Untuk menjalankan program sqlite3, cukup dengan mengetik "sqlite3" di ikuti dengan nama file yang menyimpan database SQLite. Jika file tersebut tidak ada, maka file database baru akan dibuat secara automatis. Kita dapat mengetik perintah-perintah SQL (di akhiri dengan titik koma), tekan "Enter" dan SQL akan di jalankan.

Sebagai contoh, buat database SQLite baru dengan nama "ex1" dan sebuah tabel dengan dengan nama "tbl1", kita dapat menjalankan perintah berikut:

   $ sqlite3 ex1
   SQLite version 3.6.11
   Enter ".help" for instructions
   Enter SQL statements terminated with a ";"
   sqlite> create table tbl1(one varchar(10), two smallint);
   sqlite> insert into tbl1 values('hello!',10);
   sqlite> insert into tbl1 values('goodbye', 20);
   sqlite> select * from tbl1;
   hello!|10
   goodbye|20
   sqlite>


Untuk keluar dari program sqlite2 kita dapat mengetik karakter End-Of-File (biasanya Control-D). Untuk menghentikan perintah SQL yang lama sekali jalannya, kita dapat menggunakan karakter interupsi (biasanya Control-C).

Pastikan kita menutup perintah SQL dengan titik koma! Program sqlite3 mencari titik koma untuk mengetahui bahwa perintah SQL kita sudah selesai. Jika kita tidak menulis titik koma, sqlite3 akan memberikan prompt untuk meneruskan dan menunggu kita untuk menulis text SQL selanjutnya. Fitur ini memungkinkan kita untk menulis perintah SQL dalam beberapa kalimat, seperti:

sqlite> CREATE TABLE tbl2 (
     ...>   f1 varchar(30) primary key,
     ...>   f2 text,
     ...>   f3 real
     ...> );
sqlite>

Tambahan: Query ke tabel SQLITE_MASTER

Database schema di database SQLite di simpan di tabel khusus bernama "sqlite_master". Kita dapat menjalankan perintah "SELECT" terhadap tabel sqlite_master seperti tabel lain di database SQLite. Sebagai contoh:

$ sqlite3 ex1
SQLite version 3.6.11
Enter ".help" for instructions
sqlite> select * from sqlite_master;
    type = table
    name = tbl1
tbl_name = tbl1
rootpage = 3
     sql = create table tbl1(one varchar(10), two smallint)
sqlite>

Tapi kita tidak dapat menjalankan perintah DROP TABLE, UPDATE, INSERT atau DELETE terhadap tabel sqlite_master. Tabel sqlite_master akan secara automatis di update saat kita drop tabel dan index dari database. Kita tidak dapat secara manual mengubah tabel sqlite_master.

# [Tugas yang Dikerjakan]
1. Jawablah pertanyaan berikut berdasarkan teks tentang sqlite3.
(a) Apa yang terjadi jika file database yang disebut setelah "sqlite3" tidak ada?
(b) Karakter apa yang biasanya dipakai untuk menghentikan perintah SQL yang lama sekali jalannya?
(c) Apa nama tabel khusus tempat database schema disimpan?
2. Sebutkan semua perintah yang menurut teks tentang sqlite3 tidak dapat dijalankan terhadap tabel sqlite_master.
3. Tulislah lanjutan teks tentang sqlite3, dimulai setelah kalimat terakhirnya.

# [Materi yang Tersedia]
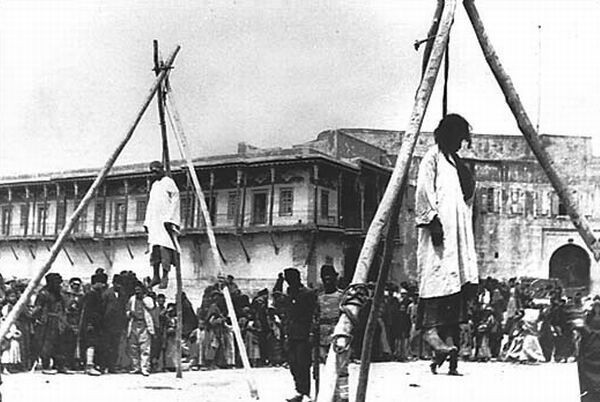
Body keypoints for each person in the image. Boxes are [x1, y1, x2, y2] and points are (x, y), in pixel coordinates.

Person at [415, 114, 479, 376]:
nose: (459, 144)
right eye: (456, 138)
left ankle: (448, 352)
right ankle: (433, 337)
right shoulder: (432, 157)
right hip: (439, 230)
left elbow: (468, 193)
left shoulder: (454, 161)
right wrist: (432, 220)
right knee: (435, 280)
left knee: (453, 287)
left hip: (456, 233)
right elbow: (423, 190)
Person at [274, 268, 317, 402]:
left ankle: (306, 393)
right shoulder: (288, 294)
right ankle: (299, 391)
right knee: (293, 364)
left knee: (303, 364)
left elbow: (314, 314)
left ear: (297, 278)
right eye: (287, 280)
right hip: (290, 333)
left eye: (290, 279)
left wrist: (311, 332)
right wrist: (279, 281)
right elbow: (276, 296)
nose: (289, 282)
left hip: (304, 334)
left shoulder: (308, 293)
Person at [143, 160, 180, 289]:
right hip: (155, 222)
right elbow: (150, 205)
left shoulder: (168, 182)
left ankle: (165, 276)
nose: (154, 174)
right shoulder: (154, 185)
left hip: (165, 221)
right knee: (154, 249)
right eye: (152, 172)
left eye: (156, 171)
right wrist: (147, 221)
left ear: (161, 169)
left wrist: (171, 219)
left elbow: (176, 199)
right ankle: (155, 276)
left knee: (165, 248)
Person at [31, 273, 68, 374]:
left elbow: (63, 308)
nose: (59, 285)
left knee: (60, 344)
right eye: (56, 283)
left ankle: (59, 365)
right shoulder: (43, 294)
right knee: (46, 344)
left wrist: (63, 320)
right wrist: (35, 318)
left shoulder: (59, 294)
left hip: (58, 321)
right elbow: (38, 307)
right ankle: (46, 365)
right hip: (47, 322)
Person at [80, 271, 107, 376]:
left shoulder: (97, 294)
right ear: (96, 283)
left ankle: (93, 365)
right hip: (90, 323)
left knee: (95, 344)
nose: (103, 285)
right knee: (90, 344)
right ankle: (89, 366)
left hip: (97, 323)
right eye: (101, 283)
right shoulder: (91, 295)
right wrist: (90, 324)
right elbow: (88, 311)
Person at [126, 282, 156, 376]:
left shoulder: (148, 299)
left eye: (139, 290)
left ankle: (145, 368)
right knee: (133, 347)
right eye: (136, 290)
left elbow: (151, 307)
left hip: (144, 325)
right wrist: (129, 313)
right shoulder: (132, 299)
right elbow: (127, 310)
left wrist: (143, 299)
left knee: (145, 348)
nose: (137, 292)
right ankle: (135, 367)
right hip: (134, 324)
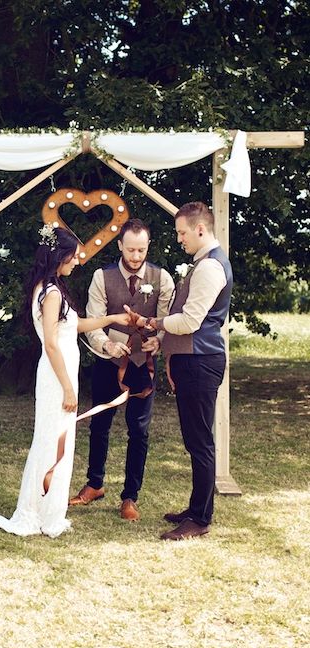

# [Jawaban Soal]
1.
(a) File database baru akan dibuat secara otomatis.
(b) Control-C.
(c) sqlite_master.

2. DROP TABLE, UPDATE, INSERT, DELETE

3.
schema untuk tabel TEMPORARY tidak di simpan dalam table "sqlite_master" karena tabel TEMPORARY tidak terlihat oleh aplikasi yang membuat tabel. schema untuk tabel TEMPORARY di simpan di tabel khusus bernama "sqlite_temp_master". Tabel "sqlite_temp_master" sebetulnya juga tabel temporary / sementara.

Perintah khusus di sqlite3

Umumnya, sqlite3 hanya membaca tulisan yang masuk dan memberikan masukan tersebut SQLite library untuk di jalankan. Akan tetapi, jika kalimat tersebut di mulai dengan dot ("."), maka kalimat yang dimasukan tersebut akan di terima dan di terjemahkan langsung oleh program sqlite3.

Perintah dot ini biasanya digunakan untuk mengubah format output, atau menjalankan perintah query yang sudah prepackge.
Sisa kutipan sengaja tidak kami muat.